A Review of: A Statement of the Claims of Charles F. Jackson, M.D., to the Discovery of the Applicability of Sulphuric Ether to the Prevention of Pain in Surgical Operations.  By Martin Gay, M.D.  Boston: David Clapp.  1847.  8vo.  pp. 29 and xviii.

Taken from Brownson's Quarterly Review, October 1847.

So far as we can judge, this pamphlet fully vindicates the claim of Dr. Jackson to the discovery of the applicability of sulphuric ether to the prevention of pain in surgical operations.  Dr.
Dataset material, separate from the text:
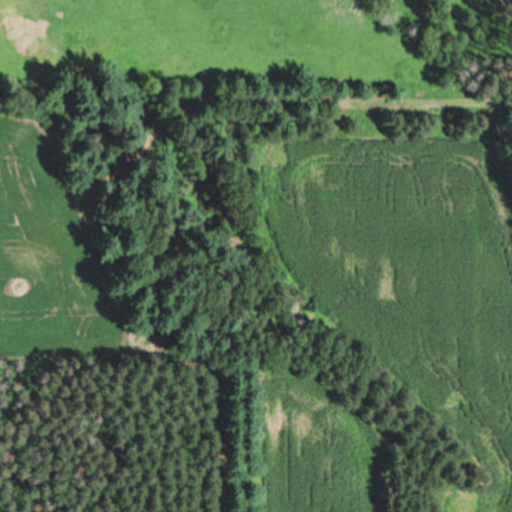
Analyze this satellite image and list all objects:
road: (461, 107)
road: (199, 109)
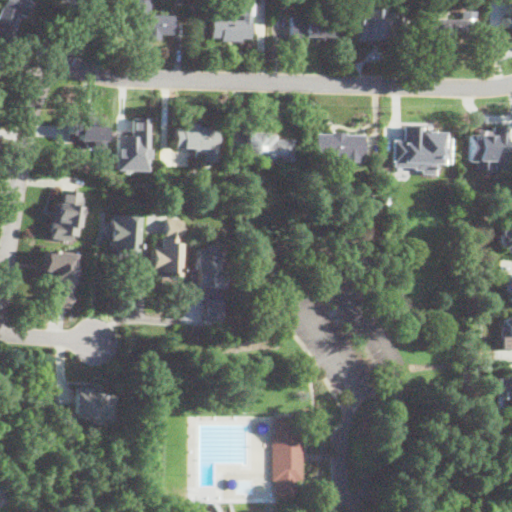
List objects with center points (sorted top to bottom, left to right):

Jackson is an honorable man, and utterly incapable of claiming such discovery, if he is not entitled to it.  The statement made by Dr. Gay, and the testimony he introduces, are perfectly conclusive, and set the matter at rest.  There is only one point on which there is any room for regret.  Dr. Jackson was wrong, and he admits it, in suffering his name to appear with that of Dr. Morton, as an applicant for a patent.  We believe him, when he says it was not for the sake of pecuniary profit, but to prevent Dr. Morton from robbing him of the whole honor of the discovery; but he should not have yielded.  A similar statement to the one now published would, at any time, have vindicated his claim before the public.  Such a discovery should not have been patented; and if Dr. Morton was unwilling the afflicted should be relieved without putting money into his, Morton's, pocket, he should have suffered him to enjoy alone the honor of such meanness and inhumanity.  We know nothing of Dr. Morton but the fact of his wishing to keep the discovery a secret, and secure to himself the monopoly of it; and that is all we wish to know of him.  Of the value of the discovery itself there can, we think, be little doubt.  Its being patented made us, we own, distrust it; but the testimony to its efficacy is so ample, and from such reliable sources, that the question really appears to us no longer debatable; and in its discovery, unless something should appear, not now apprehensible, we must believe Dr. Jackson has proved himself a real benefactor of the afflicted.  The public cannot fail, ultimately, to regard him as such; and Dr. Morton's claims will also, we trust, be treated as they deserve.